─── Texto fornecido

O refúgio do arrependimento

Tu és o meu refúgio
Sempre enches meu coração
Com cânticos de livramento
Quando tenho medo

Eu confiarei em Ti
Eu confiarei em Ti
Que o fraco diga
Eu sou forte
Na força do Senhor1

Essa música, composta por Michael Ledner e popularizada pelo grupo musical Selah, é baseada no Salmo 32.7.

Tu és o lugar em que me escondo; tu me preservas da angústia; tu me cinges de alegres cantos de livramento. (Selá) (Sl 32.7, ARC)

Surpreendentemente, o contexto dessas palavras não é o livramento de um inimigo, mas o livramento do pecado por meio da confissão.

──────
─── Registros de dados

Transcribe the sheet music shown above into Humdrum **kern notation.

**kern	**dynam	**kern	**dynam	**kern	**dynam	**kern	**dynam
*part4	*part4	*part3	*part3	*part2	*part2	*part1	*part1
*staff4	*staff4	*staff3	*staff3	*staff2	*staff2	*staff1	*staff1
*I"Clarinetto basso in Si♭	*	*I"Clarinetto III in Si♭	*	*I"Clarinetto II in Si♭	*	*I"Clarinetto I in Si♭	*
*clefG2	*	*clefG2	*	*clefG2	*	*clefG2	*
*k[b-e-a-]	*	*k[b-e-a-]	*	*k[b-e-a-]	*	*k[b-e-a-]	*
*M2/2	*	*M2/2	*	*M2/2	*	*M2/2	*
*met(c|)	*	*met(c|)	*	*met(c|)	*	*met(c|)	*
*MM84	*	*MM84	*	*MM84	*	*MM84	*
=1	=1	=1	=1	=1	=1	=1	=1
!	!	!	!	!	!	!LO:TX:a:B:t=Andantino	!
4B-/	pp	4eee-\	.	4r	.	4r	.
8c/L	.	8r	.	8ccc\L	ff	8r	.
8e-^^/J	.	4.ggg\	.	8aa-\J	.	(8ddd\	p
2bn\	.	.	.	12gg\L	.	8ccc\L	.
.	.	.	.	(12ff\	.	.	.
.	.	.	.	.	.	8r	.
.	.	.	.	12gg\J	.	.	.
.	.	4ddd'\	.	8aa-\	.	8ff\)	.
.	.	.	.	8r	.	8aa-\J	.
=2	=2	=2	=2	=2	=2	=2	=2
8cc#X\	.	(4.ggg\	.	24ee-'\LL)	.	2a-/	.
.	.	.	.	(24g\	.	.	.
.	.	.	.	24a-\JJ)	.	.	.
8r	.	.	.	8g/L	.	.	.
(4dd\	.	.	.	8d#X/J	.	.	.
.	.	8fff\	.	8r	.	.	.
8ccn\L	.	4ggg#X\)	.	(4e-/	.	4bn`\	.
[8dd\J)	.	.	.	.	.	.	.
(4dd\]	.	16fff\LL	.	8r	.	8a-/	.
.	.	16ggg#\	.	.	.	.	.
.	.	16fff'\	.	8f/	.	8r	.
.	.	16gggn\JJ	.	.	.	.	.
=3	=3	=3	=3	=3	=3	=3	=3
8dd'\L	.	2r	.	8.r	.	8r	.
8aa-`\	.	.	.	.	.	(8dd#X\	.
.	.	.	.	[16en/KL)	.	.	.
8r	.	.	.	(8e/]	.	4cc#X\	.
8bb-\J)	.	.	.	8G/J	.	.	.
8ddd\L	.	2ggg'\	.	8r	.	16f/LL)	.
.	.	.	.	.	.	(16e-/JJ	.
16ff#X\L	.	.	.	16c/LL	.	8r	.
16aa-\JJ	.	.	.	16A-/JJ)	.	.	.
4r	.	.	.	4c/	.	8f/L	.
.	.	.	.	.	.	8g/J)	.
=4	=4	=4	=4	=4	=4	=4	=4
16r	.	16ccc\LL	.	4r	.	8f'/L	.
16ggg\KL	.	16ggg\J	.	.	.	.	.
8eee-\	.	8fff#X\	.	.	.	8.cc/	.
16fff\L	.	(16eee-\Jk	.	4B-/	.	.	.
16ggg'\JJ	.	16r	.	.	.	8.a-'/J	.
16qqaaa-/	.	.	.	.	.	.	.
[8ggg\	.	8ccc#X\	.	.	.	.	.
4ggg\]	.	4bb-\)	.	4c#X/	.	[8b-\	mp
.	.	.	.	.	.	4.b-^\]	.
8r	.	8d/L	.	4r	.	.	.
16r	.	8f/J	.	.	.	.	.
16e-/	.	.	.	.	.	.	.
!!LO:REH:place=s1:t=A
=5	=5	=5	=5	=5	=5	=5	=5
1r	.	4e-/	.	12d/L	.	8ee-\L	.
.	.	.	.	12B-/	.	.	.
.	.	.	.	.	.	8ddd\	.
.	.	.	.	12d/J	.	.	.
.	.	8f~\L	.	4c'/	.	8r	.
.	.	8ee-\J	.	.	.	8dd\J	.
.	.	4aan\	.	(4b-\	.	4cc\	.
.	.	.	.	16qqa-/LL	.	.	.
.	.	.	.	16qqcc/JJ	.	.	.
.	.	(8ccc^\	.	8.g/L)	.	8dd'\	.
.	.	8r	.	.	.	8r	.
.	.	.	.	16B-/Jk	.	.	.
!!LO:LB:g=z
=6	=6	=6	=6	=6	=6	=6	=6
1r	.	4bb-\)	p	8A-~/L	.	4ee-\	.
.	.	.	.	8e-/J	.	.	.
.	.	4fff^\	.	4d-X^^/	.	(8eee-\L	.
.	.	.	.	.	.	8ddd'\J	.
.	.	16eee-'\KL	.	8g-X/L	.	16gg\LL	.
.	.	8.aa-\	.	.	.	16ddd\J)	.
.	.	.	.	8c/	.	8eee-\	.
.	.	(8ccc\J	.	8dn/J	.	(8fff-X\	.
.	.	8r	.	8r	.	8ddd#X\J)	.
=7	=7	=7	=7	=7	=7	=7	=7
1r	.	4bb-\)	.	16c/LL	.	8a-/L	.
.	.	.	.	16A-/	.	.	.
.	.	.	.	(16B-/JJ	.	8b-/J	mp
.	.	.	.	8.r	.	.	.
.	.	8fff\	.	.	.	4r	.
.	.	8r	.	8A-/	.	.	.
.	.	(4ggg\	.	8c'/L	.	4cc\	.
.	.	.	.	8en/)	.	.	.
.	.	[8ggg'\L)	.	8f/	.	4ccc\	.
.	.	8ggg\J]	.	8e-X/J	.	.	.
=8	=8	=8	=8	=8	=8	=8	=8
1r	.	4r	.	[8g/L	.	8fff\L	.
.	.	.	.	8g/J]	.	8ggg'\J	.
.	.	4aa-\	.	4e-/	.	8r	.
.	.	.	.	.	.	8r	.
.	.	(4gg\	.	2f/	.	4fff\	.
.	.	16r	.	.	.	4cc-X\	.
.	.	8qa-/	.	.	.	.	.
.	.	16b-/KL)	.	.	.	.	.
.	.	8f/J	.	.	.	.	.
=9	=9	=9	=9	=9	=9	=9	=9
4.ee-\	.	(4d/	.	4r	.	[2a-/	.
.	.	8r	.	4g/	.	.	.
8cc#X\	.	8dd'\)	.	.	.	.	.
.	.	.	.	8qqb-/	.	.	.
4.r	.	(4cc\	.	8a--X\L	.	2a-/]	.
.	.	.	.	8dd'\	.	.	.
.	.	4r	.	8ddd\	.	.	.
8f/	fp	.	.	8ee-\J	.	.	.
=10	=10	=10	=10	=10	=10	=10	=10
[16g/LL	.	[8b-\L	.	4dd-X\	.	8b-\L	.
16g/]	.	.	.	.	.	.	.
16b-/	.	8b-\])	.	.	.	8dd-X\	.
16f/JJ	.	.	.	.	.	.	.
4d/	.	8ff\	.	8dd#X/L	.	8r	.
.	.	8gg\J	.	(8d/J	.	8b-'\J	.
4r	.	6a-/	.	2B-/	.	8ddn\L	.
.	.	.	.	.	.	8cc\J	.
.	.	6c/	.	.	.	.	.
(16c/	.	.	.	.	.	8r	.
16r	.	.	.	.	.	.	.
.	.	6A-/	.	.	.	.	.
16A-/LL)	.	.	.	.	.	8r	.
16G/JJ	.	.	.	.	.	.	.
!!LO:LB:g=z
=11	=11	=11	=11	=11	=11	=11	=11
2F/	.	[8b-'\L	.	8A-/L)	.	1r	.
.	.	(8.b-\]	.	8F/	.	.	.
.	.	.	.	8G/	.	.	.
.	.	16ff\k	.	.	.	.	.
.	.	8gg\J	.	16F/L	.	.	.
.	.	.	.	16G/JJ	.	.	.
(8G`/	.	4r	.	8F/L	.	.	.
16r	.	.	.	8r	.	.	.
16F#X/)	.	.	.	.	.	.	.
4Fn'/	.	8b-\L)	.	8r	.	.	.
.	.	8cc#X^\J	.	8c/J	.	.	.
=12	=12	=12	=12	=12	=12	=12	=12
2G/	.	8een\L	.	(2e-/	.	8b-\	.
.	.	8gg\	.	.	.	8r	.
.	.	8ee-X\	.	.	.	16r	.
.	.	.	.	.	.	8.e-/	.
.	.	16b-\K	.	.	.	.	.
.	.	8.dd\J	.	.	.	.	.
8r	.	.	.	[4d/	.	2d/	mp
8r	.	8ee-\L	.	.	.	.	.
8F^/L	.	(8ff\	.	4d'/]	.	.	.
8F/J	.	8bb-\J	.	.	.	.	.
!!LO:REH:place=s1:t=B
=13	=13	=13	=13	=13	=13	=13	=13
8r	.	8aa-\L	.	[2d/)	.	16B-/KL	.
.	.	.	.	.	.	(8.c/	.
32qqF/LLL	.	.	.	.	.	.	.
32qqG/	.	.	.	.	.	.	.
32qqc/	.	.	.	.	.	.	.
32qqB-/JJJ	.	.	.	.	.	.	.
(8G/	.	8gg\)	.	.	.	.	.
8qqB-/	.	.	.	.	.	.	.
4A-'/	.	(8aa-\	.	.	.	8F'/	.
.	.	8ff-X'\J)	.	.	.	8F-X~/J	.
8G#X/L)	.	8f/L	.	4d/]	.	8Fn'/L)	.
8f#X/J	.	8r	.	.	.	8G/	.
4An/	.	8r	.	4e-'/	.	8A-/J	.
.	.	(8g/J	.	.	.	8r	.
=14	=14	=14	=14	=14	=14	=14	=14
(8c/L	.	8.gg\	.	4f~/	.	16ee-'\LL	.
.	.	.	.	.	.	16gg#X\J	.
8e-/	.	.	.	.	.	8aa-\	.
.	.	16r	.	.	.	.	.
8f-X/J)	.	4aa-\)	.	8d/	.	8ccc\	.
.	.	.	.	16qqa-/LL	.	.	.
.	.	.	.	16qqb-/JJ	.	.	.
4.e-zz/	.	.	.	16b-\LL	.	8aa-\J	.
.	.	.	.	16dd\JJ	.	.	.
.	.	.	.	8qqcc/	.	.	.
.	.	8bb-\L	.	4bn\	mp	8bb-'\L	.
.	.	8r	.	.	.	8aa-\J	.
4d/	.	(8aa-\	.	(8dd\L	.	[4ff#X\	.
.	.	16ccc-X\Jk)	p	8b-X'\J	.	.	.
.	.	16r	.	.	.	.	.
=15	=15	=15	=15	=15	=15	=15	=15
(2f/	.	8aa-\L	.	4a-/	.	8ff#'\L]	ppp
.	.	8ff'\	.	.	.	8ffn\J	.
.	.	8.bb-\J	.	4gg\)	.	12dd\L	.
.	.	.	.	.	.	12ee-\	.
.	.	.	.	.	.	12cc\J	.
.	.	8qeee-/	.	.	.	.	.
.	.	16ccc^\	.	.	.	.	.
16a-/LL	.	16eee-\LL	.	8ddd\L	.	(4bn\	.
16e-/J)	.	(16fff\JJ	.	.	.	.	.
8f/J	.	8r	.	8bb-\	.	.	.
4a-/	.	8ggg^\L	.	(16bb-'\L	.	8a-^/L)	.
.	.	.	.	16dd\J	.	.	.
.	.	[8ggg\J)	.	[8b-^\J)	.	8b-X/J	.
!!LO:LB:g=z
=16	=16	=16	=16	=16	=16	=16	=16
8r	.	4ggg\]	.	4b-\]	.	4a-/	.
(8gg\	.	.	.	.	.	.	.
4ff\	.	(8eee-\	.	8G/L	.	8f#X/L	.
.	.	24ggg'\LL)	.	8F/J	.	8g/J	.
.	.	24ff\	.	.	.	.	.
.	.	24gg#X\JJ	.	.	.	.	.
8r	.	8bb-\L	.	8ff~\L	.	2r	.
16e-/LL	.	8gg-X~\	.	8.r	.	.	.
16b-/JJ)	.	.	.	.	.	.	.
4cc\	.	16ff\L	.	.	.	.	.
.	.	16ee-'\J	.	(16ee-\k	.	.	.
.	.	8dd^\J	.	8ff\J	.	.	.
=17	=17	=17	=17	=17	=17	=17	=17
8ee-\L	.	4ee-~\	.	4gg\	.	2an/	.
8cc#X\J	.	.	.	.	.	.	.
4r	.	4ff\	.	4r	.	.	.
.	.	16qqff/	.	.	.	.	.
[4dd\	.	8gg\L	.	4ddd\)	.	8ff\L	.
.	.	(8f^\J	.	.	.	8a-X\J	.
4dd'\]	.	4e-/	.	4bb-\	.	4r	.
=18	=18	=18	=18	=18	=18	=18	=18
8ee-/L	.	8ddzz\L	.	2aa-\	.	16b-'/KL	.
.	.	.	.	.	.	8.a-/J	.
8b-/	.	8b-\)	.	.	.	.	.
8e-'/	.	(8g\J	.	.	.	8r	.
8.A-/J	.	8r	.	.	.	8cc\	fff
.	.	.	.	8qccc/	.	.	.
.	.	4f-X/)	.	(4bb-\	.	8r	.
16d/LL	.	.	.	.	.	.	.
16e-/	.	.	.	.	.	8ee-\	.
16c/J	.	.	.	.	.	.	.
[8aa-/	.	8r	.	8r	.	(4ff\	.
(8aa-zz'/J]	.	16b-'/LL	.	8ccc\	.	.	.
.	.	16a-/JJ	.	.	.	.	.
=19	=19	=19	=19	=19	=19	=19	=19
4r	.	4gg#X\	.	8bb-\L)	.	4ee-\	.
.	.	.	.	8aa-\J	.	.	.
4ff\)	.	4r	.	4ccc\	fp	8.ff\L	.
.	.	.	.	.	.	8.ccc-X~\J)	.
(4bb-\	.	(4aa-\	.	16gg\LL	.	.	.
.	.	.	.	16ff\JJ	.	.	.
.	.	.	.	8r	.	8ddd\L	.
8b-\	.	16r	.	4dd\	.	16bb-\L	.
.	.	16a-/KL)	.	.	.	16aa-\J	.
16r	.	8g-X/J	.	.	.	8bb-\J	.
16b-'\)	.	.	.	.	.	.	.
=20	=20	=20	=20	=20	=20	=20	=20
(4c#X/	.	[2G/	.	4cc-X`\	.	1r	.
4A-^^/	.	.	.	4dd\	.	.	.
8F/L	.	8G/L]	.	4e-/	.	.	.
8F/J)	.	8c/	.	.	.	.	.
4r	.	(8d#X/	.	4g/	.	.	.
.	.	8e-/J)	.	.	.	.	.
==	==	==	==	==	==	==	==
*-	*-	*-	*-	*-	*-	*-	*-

──────

__Tarefas a realizar__:
(A) Conforme o versículo do Salmo 32.7 citado no texto sobre o refúgio do arrependimento, enumere as ações atribuídas a "tu".
(B) Segundo o texto sobre o refúgio do arrependimento, qual grupo musical popularizou a canção?
(C) Prossiga com o texto sobre o refúgio do arrependimento a partir de sua última frase.

__Respostas das tarefas__:
(A)
- É o lugar em que me escondo
- Me preserva da angústia
- Me cinge de alegres cantos de livramento

(B) O grupo musical Selah.

(C)
Companheiro do Salmo 51, o qual se tornou célebre por ter sido escrito por Davi em resposta à confrontação de Natã sobre seu pecado com Bate-Seba (veja 2 Samuel 11–12), o Salmo 32 é um salmo de arrependimento. No entanto, em vez de ser um exemplo de arrependimento, neste Salmo, Davi descreve o que acontece quando tiramos o pecado da escuridão e o confessamos a Deus. Ele começa mostrando suas cartas e nos revelando o tema do salmo logo no início com essas declarações ousadas:

Bem-aventurado aquele cuja transgressão é perdoada,
cujo pecado é coberto!
Bem-aventurado o homem
a quem o Senhor não imputa a iniquidade,
e em cujo espírito não há engano! (Sl 32.1–2)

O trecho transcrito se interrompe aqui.